Seven Interesting Things
Another, less attractive, feature of the KBA is that you have to mention 7 interesting things about yourself. Now that is HARD! But I have travelled to some interesting places, so maybe people might be interested in some of the bizarre things that have happened to me ......
- As I mentioned earlier I'm innumerate. Not sure whether that's interesting, but it's one of the things I have to live with about myself and would love to change. I look at a number and it shrinks back into the paper it's written on and begins to assume alien dimensions. Numbers hate me.
- Despite being born in the second half of the 20th century I was brought up in a farmhouse in the middle of nowhere, without electricity or running water. A bit Dickensian.
- I lived in the middle east for eight years (and loved it), sometimes in half-built hotel rooms, sometimes in cardboard houses (Swedish) in the middle of sand dunes, and sometimes in ramshackle villas with wonky air-conditioning (the Dickensian childhood was useful practice). While I was in Qatar I got involved with English broadcasting, writing and presenting programmes for the Qatar Broadcasting service - now perhaps better known as Al Jazeerah.
- I visited Iran - one of the most beautiful countries I've ever been to and also one of the most friendly.
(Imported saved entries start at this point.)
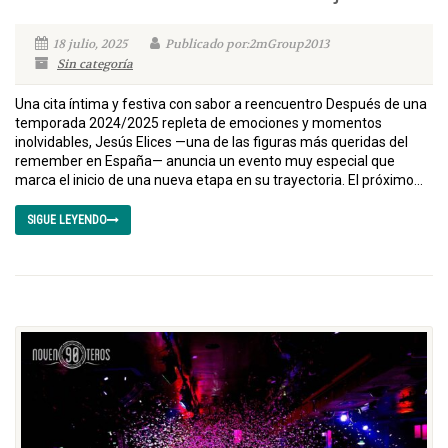
18 julio, 2025
Publicado por:2mGroup2013
Sin categoría
Una cita íntima y festiva con sabor a reencuentro Después de una
temporada 2024/2025 repleta de emociones y momentos
inolvidables, Jesús Elices —una de las figuras más queridas del
remember en España— anuncia un evento muy especial que
marca el inicio de una nueva etapa en su trayectoria. El próximo...
SIGUE LEYENDO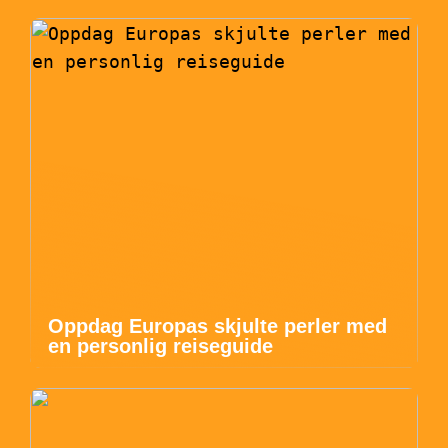
Oppdag Europas skjulte perler med
en personlig reiseguide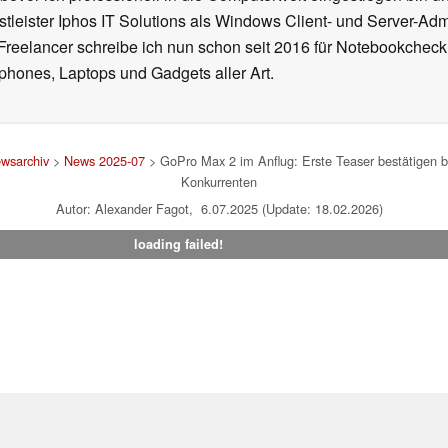
stleister Iphos IT Solutions als Windows Client- und Server-Ad
 Freelancer schreibe ich nun schon seit 2016 für Notebookcheck
phones, Laptops und Gadgets aller Art.
wsarchiv
>
News 2025-07
> GoPro Max 2 im Anflug: Erste Teaser bestätigen 
Konkurrenten
Autor: Alexander Fagot, 6.07.2025 (Update: 18.02.2026)
loading failed!
um
|
Team
|
Datenschutz
|
Kontakt
|
Cookie Einstellungen
| 07.08
en Affiliate-Link kann Notebookcheck eine Vergütung erhalten. Vielen Dank für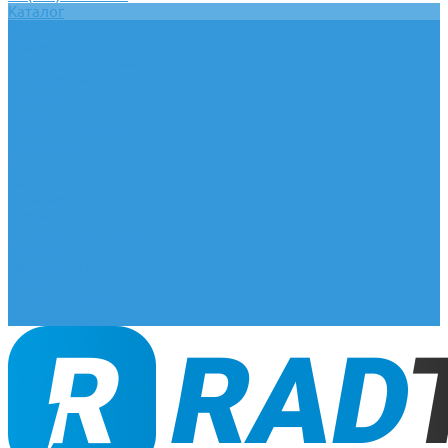
Каталог
Главная
О компании
Оплата и доставка
Документы
База знаний
Статьи
Сотрудничество
Контакты
...
Каталог
Главная
О компании
Оплата и доставка
Документы
База знаний
Статьи
Сотрудничество
Контакты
- I once bribed my way onto an aeroplane, at a moment's notice, during a coup in an African country. My little daughter (she was 2) still remembers that she had no knickers on when we arrived at our destination at a safer location in the far north.
- During a previous coup I hid under a bed with my children and a machete and listened to soldiers running round the outside of the house rattling their guns on the window bars. Which explains my behaviour in No 5. Unfortunately we had to stay there until we could get exit visas - which took nearly a year (and more bribery!).
- In the same African country I enrolled at university (the only white student) and read law, just to stop myself from going completely mad.
There are some wonderful blogs out there and I'm deliberately not nominating some of the ones that I follow and love - being true to the Meme, I'm going to name some new ones I've just found that I think deserve a second glance. But, sorry to disappoint my nominees, I won't be passing on the responsibilities, because of my strong feelings about circular letters and the feelings of obligation they impose. If anyone wants to join in for fun - they can!
1. First 'The Crabbit Old Bat's complete guide to getting published' - an essential site for new authors whose content will also resonate for the not-so-new. I particularly liked Nicola Morgan's covering letter to a publisher!
2. Emma Darwin's blog 'This Itch of Writing' at
3. 'Icebus' a blog by a poet - Jonathan Wonham - who has moved to Norway - some beautiful writing, scenery and poetry at
4. Judy Darley gets a vote because she's trying very hard to get a website 'Essential Writers' off the ground - a network of blogs and helpful sites for writers just starting out. She's discovering that there are lots of pitfalls with such an enterprise and needs all the support she can get. Her own blog is at www.judy.essentialwriters.com
5. Then there's Tim Jones at 'Books in the Trees', down under in New Zealand. He's a poet and author and his site is dedicated to new magazines and publishing outlets (international) as well as reviews and news on the publishing scene down under. There's also poetry and some good links.
6. Then there's the adventures of author Candy Gourlay, called 'Notes from the Slushpile' at
7. And then there's Jodie Baker's book-feast at
Hopefully everyone will find something that they like here!